I’d go with @som-snytt ’s advice and publish the code, or a toy model if it is proprietary, there is a lot of second guessing going on here.
Not saying you’ll definitely get help if you do, especially if it’s War and Peace that you’ve written, but you might get lucky.
Do you have unit tests? If so, do you see consistency in each test? If you are only looking at an all-up output then you’ll have a hard time finding the root cause.
Making that toy model might help there too.
(If you are still using hashing, then I’d heed what @Ichoran mentioned too.)
As @Ichoran says, it could possibly explain the differences, although we’re all speculating wildly, not being able to see your code. Hashing entirely aside, keep in mind that doing math with Double involves approximation down in the low digits, which could vary on different versions of the JVM. If you’re iterating through operations on Double, it’s especially dangerous to assume that that will always produce precisely the same results, since those approximations could multiply and diverge more widely. (This apparently changes from JVM 17 on, but you’re showing JVM 8 here.)
We still don’t know much about your problem, or what kind of inconsistency you’re seeing. Are you doing math operations and expecting the results to be identical to an arbitrary number of significant digits? If so, that’s a fairly likely pain point.

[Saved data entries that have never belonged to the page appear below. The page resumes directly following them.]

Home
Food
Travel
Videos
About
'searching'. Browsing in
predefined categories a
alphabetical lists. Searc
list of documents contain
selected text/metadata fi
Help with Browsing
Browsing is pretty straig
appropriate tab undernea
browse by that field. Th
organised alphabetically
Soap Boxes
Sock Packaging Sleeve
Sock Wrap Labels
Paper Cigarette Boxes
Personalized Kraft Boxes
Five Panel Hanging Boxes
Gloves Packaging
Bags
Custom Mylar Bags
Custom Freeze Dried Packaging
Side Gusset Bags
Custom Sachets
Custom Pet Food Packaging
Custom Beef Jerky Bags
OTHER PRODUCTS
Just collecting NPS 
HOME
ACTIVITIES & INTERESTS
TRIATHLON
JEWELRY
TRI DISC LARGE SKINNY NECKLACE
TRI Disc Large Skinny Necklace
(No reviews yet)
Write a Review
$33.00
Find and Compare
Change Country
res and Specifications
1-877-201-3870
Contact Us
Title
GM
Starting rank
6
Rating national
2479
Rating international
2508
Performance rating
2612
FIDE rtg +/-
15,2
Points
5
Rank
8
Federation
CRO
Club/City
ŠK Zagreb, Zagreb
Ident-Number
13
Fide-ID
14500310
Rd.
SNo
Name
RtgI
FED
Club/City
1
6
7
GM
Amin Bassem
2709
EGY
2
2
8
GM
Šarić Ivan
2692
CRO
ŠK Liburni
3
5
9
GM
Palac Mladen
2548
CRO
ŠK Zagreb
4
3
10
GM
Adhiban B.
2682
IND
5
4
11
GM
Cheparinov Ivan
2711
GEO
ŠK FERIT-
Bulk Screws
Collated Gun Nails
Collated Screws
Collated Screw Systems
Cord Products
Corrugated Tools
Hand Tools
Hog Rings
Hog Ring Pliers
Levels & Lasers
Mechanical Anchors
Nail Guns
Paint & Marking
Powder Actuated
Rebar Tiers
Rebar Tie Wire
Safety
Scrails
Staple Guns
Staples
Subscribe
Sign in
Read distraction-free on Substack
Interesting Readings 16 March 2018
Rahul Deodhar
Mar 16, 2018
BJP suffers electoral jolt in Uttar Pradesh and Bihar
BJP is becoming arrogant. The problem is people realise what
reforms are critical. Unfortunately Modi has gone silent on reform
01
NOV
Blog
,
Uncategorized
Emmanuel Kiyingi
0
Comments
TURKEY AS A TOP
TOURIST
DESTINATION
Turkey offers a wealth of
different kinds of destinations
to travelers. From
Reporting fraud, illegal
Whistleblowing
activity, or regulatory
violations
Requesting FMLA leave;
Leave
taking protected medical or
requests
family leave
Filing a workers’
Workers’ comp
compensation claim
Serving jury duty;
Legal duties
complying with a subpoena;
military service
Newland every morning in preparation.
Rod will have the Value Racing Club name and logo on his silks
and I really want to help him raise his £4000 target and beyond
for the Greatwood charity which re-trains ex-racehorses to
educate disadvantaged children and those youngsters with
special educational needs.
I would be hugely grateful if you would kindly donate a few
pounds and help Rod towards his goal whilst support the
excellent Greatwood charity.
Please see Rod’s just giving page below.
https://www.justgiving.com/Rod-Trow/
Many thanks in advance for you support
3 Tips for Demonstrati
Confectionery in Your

(Backing up to a higher-level question, which came up much earlier in the thread: why are you expecting the results to be 100% reproducible? While I strive for that as a goal during testing personally, it’s rarely true in the real world, and tends not to be a realistic objective. Is it actually a requirement? What’s the content that you are outputting, and in what way is it differing from machine to machine?)
To these questions:
Honestly, it’s hard to be certain. It’s pretty likely that those are the versions you are using, and those are completely different implementations of the JVM, so it’s plausible that there are subtle differences in how they work.
Whether they’re actually being used depends on how you’re invoking the program. Remember, Scala is just a language that compiles to the JVM. You’re actually running the program on the JVM. So the question depends on your environment variables – things like PATH and CLASSPATH. (At this level, this really isn’t a Scala question, it’s a JVM one.)